Part one of my interview with Chas Freeman, the retired diplomat who served in senior posts at State and Defense over a career spanning 30-plus years, considered topics ranging from the Middle East to the role and workings of the National Security Council. Our conversation yielded what I had hoped when I telephoned Freeman last summer to arrange an interview: a seasoned insider’s view of the foreign-policy process, an honest voice in a milieu not noted for its tolerance of them.
As I worked through part two of our conversation, I wondered whether it might be even more exceptional than the first half. Here Freeman offers a thorough critique not only of various policies—notably but not only in East Asia—but also of the psychology prevalent among our policy cliques. There is much talk about how Washington thinks, or—more to the point—so often refuses to do so. If such a thing is possible, Freeman gave me rational explanations of prima facie irrational policy outcomes; fatal flaws not readily apparent to most of us came to the surface. It was refreshing to hear someone of Freeman’s professional background speak plainly, clearly, and directly of matters that careerists prefer to leave unsaid.
When I finished what amounts to an exceedingly light edit, one thought stayed with me more than any other, and here I share it: This interview is perfectly of its time. It is what a nation in its late-imperial phase would sound like were it frankly to acknowledge its place in history. I doubt Ambassador Freeman would put the point in such terms. But in what follows we have a primer of what those who think through and execute American foreign policy will eventually have to consider if we are to proceed into the 21st century at all coherently.

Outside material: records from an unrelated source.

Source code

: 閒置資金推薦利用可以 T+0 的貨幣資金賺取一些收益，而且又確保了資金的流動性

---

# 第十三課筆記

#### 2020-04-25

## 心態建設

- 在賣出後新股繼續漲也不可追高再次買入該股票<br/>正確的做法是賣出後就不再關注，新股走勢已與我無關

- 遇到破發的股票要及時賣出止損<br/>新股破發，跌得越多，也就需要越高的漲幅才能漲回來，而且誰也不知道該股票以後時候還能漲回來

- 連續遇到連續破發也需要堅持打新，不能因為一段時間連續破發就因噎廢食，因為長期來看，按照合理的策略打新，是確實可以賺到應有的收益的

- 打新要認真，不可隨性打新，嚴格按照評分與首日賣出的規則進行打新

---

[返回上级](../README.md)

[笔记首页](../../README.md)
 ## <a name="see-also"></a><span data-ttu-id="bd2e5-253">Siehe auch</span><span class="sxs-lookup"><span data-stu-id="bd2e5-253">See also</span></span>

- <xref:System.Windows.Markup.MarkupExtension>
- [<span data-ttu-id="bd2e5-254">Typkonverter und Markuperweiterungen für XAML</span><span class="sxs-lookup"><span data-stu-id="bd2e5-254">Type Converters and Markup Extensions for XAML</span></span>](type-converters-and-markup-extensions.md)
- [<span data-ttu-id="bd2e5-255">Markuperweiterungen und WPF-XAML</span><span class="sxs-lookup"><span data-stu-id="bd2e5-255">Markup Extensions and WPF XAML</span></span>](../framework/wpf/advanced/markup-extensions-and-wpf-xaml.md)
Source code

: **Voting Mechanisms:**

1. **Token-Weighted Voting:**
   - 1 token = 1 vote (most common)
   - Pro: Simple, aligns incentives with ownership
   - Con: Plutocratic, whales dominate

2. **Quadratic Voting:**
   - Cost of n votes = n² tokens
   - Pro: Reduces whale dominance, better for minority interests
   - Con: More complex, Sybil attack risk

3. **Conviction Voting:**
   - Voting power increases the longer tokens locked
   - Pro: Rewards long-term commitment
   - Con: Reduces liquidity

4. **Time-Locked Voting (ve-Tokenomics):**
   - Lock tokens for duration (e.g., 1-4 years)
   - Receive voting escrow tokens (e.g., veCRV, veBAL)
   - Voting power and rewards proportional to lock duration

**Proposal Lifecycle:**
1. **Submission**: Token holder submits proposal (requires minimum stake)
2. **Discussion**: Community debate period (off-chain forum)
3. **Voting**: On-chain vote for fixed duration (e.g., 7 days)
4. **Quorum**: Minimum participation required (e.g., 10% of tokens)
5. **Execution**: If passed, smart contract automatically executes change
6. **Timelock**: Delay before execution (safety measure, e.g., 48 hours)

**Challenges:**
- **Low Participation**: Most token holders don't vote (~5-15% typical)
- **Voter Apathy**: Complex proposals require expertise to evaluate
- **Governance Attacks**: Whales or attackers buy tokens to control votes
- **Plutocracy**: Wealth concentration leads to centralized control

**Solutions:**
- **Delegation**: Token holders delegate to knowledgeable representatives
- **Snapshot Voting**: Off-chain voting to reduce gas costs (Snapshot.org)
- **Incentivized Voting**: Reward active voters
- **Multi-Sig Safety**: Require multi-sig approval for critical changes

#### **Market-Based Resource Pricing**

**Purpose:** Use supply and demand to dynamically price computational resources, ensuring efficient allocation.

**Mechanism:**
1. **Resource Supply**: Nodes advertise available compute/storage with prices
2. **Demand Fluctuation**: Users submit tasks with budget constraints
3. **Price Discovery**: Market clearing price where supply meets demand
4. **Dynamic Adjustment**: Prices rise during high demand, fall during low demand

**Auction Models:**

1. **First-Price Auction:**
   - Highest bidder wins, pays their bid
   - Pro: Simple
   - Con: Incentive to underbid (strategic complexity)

Once again, I thank Michael Conway Garofalo for his careful work transcribing a very lengthy audio recording.
Returning to something that came up earlier, we seem to share an assessment about long-term decline in the American foreign-policy process as it relates to the State Department. My perspective derives from a long time in Asia as a correspondent. Policy was very plainly militarized if one looked at all closely at it: I found this very sadly evident as a newspaperman out there. It brings to mind Boutros Boutros-Ghali’s thought at the conclusion of his memoirs: “Diplomacy is for weak nations. The strong have no need of it.” [Secretary general at the United Nations from 1992 to 1996, Boutros-Ghali published Unvanquished: A U.S.-U.N. Saga in 1999.] I relate this in large part to the Pentagon’s assumption of primacy in the policy process, and I wonder what you have to say, either in agreement or correction.
It’s correct that the military has assumed the lead. There are many reasons for that. One is the growth of a philosophy—always here in some form in the United States—that goes beyond having low expectations for government and denigrates government as “the problem.” Therefore, it does not look to government as the solution. You get what you pay for.